#### [Exercise instructions]
Write out exactly the lines that run from the one containing "G04 APERTURE LIST*" to the end of the entries below, with both end lines included.

#### [Image and design file data]

⁂

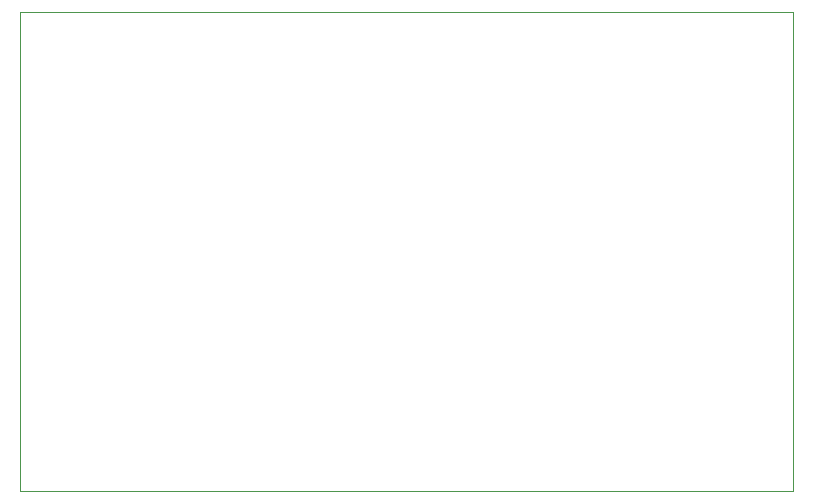
<source format=gbr>
%TF.GenerationSoftware,KiCad,Pcbnew,9.0.7*%
%TF.CreationDate,2026-02-17T16:16:19+01:00*%
%TF.ProjectId,FDD-Final,4644442d-4669-46e6-916c-2e6b69636164,rev?*%
%TF.SameCoordinates,Original*%
%TF.FileFunction,Profile,NP*%
%FSLAX46Y46*%
G04 Gerber Fmt 4.6, Leading zero omitted, Abs format (unit mm)*
G04 Created by KiCad (PCBNEW 9.0.7) date 2026-02-17 16:16:19*
%MOMM*%
%LPD*%
G01*
G04 APERTURE LIST*
%TA.AperFunction,Profile*%
%ADD10C,0.050000*%
%TD*%
G04 APERTURE END LIST*
D10*
X117665500Y-73817740D02*
X183165500Y-73817740D01*
X183165500Y-114317740D01*
X117665500Y-114317740D01*
X117665500Y-73817740D01*
M02*

</source>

⁂

#### [Task output]
G04 APERTURE LIST*
%TA.AperFunction,Profile*%
%ADD10C,0.050000*%
%TD*%
G04 APERTURE END LIST*
D10*
X117665500Y-73817740D02*
X183165500Y-73817740D01*
X183165500Y-114317740D01*
X117665500Y-114317740D01*
X117665500Y-73817740D01*
M02*

</source>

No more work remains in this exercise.